━━━ TEXT PROVIDED ━━━

The Obama administration is willing to classify the attempts to exterminate the Yazidis as genocide, but will not use the term for Christians.

Similarly, Prince Charles believes the persecution of Christians and others constitutes genocide, while David Cameron’s government is reluctant to agree.

The reluctance arises from a number of factors, including expediency.

Dire consequences

In the case of the US, successive administrations have ignored the dire consequences for Christians resulting from American foreign policy.

Pope John Paul II sent Cardinal Pio Laghi in 2003 to plead with George Bush not to declare war on Iraq, because a drawn-out war resulting in major casualties would be inevitable. He told the president the region would be destabilised, racial and ethnic tensions would escalate, and a greater gulf between Christians and Muslims would be created.

George Bush did not listen.

As a Sunni imposing his will on the Shia majority in often brutal ways, Saddam Hussein believed that, as another minority, Christians were useful to him. When Saddam was toppled, the days of relative security ended for Christians. They are now in grave danger of being completely wiped out in parts of Iraq.

The Middle East is a highly complex region, with rapidly shifting alliances. In a useful piece in the Atlantic in March 2015, Martha Crenshaw describes the changes in relationships among militant Islamic fundamentalist groups, for example tracking how Islamic State moved from being affiliates of al-Qaeda to rivals.

Christians have also sometimes reluctantly allied themselves politically to vicious rulers such as Bashar al-Assad because there is no better alternative.

The African proverb declares that when elephants fight, it is the grass that gets trampled. Christians have often found themselves in the position of the grass.

While George Bush might been unwilling to accept the dire consequences Cardinal Laghi predicted, the Obama administration refuses to classify actions against Christians as genocide.

In contrast, others are willing to exploit the difficulties of Christians in order to discriminate against Muslims, for example, advocating allowing only Christian refugees into their countries. Not only is this an unchristian approach, it ignores the reality that the majority of victims of Islamic State are Muslims.

The Sunni/Shia divide dates back to the seventh century, to a dispute over who should succeed Muhammad as leader of the Islamic community.

To state that Muslims have been divided ever since is reductionist. In many countries, the Sunni and Shia factions intermarried and intertwined. However, to say that theological disputes play no part at all, and that it is simply all about power and oil, is equally simplistic.

Islamic State grew from the Sunni faction, and mercilessly persecute the Shia, as well as any Sunni they believe fails to meet Islamic standards. Obviously, Christians are not the only victims. But they are being systematically targeted.

The UN definition of genocide requires the actions taken against a group of people to be “committed with intent to destroy, in whole or in part, a national, ethnic, racial or religious group”.

━━━ MATERIALS PROVIDED ━━━

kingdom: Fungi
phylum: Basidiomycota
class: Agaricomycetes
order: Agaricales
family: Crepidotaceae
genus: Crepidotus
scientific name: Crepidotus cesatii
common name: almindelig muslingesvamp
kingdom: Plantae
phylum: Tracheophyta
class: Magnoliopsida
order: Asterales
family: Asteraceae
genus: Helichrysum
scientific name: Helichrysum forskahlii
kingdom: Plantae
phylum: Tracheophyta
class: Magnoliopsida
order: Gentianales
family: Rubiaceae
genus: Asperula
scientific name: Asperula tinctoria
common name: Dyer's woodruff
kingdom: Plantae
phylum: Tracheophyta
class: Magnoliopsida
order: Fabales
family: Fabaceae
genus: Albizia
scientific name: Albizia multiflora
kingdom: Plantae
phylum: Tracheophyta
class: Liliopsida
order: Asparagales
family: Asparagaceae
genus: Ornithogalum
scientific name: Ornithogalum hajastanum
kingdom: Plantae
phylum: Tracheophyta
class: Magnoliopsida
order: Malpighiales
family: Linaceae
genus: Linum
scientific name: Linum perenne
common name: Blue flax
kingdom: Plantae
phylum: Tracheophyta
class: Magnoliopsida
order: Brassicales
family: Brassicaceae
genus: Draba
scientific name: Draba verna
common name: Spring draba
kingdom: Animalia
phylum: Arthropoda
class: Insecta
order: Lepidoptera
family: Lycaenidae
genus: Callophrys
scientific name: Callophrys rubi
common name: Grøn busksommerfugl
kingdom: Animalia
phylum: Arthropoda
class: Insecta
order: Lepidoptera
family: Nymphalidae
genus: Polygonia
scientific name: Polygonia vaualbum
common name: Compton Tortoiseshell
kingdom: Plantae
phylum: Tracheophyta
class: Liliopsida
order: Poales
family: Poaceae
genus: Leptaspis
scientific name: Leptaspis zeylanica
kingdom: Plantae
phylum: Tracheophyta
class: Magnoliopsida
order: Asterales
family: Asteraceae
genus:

━━━

- THINGS TO DO:
a) Rewrite the passage on the persecution of Christians from "The Middle East" up to and including "Christians as genocide.", putting "buffaloes" in place of "elephants".
b) How many lines in the rows contain the string "order", treating upper and lower case as different? Reply with the number only.

- RESULTS BY TASK:
a)
The Middle East is a highly complex region, with rapidly shifting alliances. In a useful piece in the Atlantic in March 2015, Martha Crenshaw describes the changes in relationships among militant Islamic fundamentalist groups, for example tracking how Islamic State moved from being affiliates of al-Qaeda to rivals.

Christians have also sometimes reluctantly allied themselves politically to vicious rulers such as Bashar al-Assad because there is no better alternative.

The African proverb declares that when buffaloes fight, it is the grass that gets trampled. Christians have often found themselves in the position of the grass.

While George Bush might been unwilling to accept the dire consequences Cardinal Laghi predicted, the Obama administration refuses to classify actions against Christians as genocide.

b) 11